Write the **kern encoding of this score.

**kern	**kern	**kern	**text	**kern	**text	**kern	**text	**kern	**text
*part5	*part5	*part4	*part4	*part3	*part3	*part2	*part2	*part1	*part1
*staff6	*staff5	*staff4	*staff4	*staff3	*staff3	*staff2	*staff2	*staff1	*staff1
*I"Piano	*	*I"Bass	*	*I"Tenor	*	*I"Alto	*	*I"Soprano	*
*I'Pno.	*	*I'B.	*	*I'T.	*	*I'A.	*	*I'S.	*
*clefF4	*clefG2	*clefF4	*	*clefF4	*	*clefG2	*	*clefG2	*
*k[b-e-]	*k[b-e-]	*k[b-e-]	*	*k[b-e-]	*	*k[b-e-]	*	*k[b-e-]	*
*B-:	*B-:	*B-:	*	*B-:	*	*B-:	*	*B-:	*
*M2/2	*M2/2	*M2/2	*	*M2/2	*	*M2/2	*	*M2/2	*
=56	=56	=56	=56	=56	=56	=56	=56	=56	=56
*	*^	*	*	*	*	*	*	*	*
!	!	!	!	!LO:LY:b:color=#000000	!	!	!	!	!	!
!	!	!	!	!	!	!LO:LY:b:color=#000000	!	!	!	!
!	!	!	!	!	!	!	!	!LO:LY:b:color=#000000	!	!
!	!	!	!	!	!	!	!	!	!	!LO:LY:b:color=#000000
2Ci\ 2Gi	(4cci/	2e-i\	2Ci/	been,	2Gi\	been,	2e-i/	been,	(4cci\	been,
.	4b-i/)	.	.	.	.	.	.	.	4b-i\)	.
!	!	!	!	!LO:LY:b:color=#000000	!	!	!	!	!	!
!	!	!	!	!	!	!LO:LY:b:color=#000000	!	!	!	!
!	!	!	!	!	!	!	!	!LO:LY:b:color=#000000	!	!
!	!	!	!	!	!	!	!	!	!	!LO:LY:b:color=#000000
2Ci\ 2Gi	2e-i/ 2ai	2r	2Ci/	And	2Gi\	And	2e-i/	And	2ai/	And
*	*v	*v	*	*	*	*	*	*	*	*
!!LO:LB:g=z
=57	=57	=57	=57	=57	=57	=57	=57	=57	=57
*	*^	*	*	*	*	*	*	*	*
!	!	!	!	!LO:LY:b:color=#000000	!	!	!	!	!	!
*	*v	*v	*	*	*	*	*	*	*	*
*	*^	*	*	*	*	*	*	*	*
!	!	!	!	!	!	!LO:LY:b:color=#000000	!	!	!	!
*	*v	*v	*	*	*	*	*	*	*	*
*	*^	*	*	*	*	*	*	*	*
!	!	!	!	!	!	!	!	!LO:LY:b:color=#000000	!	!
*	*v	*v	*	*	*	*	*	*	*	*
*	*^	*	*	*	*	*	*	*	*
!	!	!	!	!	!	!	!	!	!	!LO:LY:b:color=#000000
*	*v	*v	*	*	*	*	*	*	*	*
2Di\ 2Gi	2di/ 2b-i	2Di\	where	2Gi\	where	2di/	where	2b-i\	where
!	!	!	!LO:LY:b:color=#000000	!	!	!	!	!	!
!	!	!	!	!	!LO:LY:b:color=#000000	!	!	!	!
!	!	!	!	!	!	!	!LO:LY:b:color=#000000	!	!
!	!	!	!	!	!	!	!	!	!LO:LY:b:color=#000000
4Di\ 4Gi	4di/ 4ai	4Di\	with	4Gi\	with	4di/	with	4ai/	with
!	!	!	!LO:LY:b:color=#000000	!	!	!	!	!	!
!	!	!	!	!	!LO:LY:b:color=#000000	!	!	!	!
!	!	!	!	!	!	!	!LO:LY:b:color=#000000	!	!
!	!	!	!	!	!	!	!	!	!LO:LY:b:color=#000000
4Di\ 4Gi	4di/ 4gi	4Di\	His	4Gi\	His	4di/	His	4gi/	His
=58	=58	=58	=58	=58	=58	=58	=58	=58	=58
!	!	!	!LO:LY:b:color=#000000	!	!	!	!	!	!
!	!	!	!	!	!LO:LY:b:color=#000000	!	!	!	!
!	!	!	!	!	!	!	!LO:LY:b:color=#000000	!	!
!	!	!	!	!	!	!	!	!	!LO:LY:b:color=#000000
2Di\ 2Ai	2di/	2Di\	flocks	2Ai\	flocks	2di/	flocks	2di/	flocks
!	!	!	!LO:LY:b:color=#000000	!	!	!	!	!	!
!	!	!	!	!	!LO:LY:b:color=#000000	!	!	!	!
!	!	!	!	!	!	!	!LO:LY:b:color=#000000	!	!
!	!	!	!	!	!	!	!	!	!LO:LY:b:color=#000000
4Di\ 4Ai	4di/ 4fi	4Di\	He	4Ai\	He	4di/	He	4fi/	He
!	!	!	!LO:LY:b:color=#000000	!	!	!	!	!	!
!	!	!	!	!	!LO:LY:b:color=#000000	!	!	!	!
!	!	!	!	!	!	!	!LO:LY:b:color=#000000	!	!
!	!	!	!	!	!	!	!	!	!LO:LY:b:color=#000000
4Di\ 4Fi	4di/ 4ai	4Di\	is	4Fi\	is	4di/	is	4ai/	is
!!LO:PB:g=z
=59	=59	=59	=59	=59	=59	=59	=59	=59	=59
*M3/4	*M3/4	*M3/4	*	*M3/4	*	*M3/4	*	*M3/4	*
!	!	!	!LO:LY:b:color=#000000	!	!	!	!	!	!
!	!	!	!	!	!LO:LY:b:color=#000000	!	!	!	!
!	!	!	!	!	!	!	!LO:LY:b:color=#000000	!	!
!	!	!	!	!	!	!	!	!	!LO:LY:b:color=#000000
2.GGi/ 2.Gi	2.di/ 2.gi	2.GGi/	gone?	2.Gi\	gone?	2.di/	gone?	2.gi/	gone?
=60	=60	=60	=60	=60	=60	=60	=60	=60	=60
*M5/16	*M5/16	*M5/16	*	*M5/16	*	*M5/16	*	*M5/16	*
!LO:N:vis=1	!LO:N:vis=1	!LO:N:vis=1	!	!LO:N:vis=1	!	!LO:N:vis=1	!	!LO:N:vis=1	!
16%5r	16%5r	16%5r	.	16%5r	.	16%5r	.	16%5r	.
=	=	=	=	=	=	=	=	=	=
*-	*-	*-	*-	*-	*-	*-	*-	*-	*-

──────────

YOUR OBJECTIVE: From the entries above, keep only the lines that contain the string "kern". Case counts.

ANSWER TO THIS TASK:
Write the **kern encoding of this score.
**kern	**kern	**kern	**text	**kern	**text	**kern	**text	**kern	**text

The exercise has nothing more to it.